1) Created a csv with 5 records

2) Created an external table in Hive pointing to the HDFS directory containing CSV

3) Created a Hive-HBase table with below DDL

CREATE TABLE hbase_cdc_poc.hbase_warehouse (w_warehouse_sk int, w_warehouse_id char(16), w_warehouse_name varchar(20), w_warehouse_sq_ft int, w_street_number char(10), w_street_name varchar(60), w_street_type char(15), w_suite_number char(10), w_city varchar(60), w_county varchar(30), w_state char(2), w_zip char(10), w_country varchar(20), w_gmt_offset decimal(5,2) ) stored as INPUTFORMAT 'org.apache.hadoop.mapred.TextInputFormat' OUTPUTFORMAT 'org.apache.hadoop.hive.hbase.HiveHFileOutputFormat' TBLPROPERTIES ('hfile.family.path' = '/user/tcs_ge_user/wrhs_hfiles/cf1');

4) Loaded data into above table using below and verified the count.

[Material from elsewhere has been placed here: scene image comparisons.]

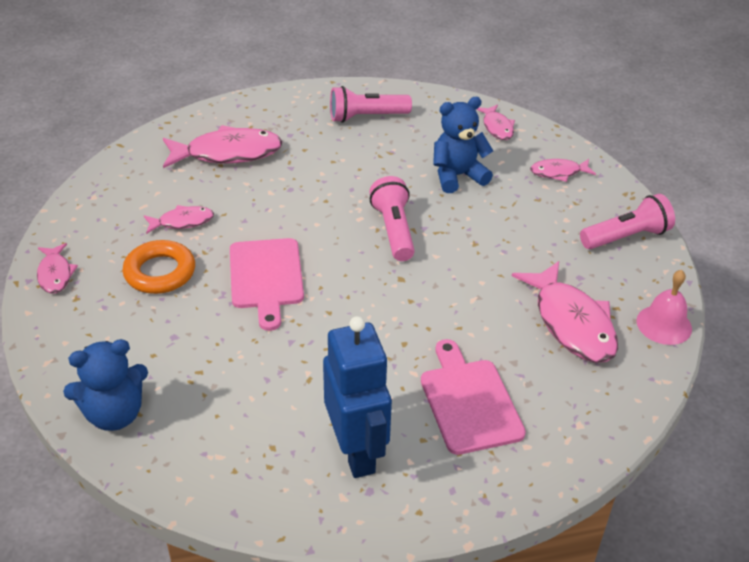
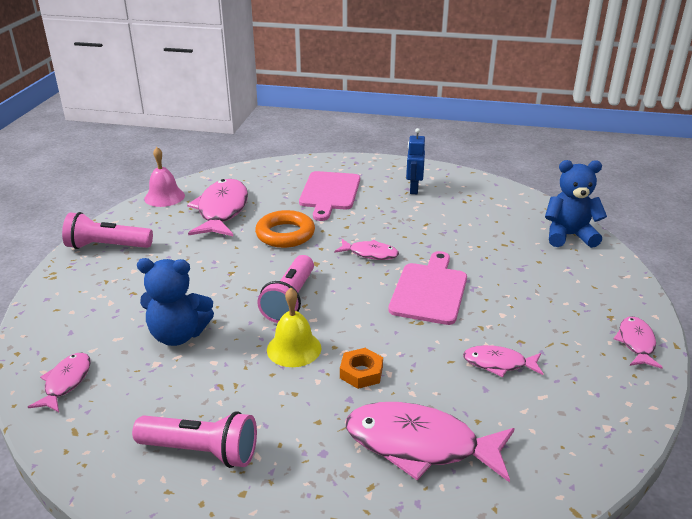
camera: 155 degrees left, 10 degrees down
orange ring [122,240,195,294] -> orange ring moved to [255,210,315,248]
blue robot [323,316,392,478] -> blue robot [406,128,425,194], size x0.55
pink fish [530,159,596,182] -> pink fish moved to [334,239,399,260]
none -> yellow bell [267,288,322,367]
none -> orange nut [340,348,383,389]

It matched

insert overwrite table hbase_cdc_poc.hbase_warehouse select * from hbase_cdc_poc.warehouse cluster by w_warehouse_sk;

5) HFile also got created at the path /user/tcs_ge_user/wrhs_hfiles/cf1. Screenshot attached.

10706-capture.png

6) Now using completebulkload to load data in HBase. Table warehouse is created in HBase already.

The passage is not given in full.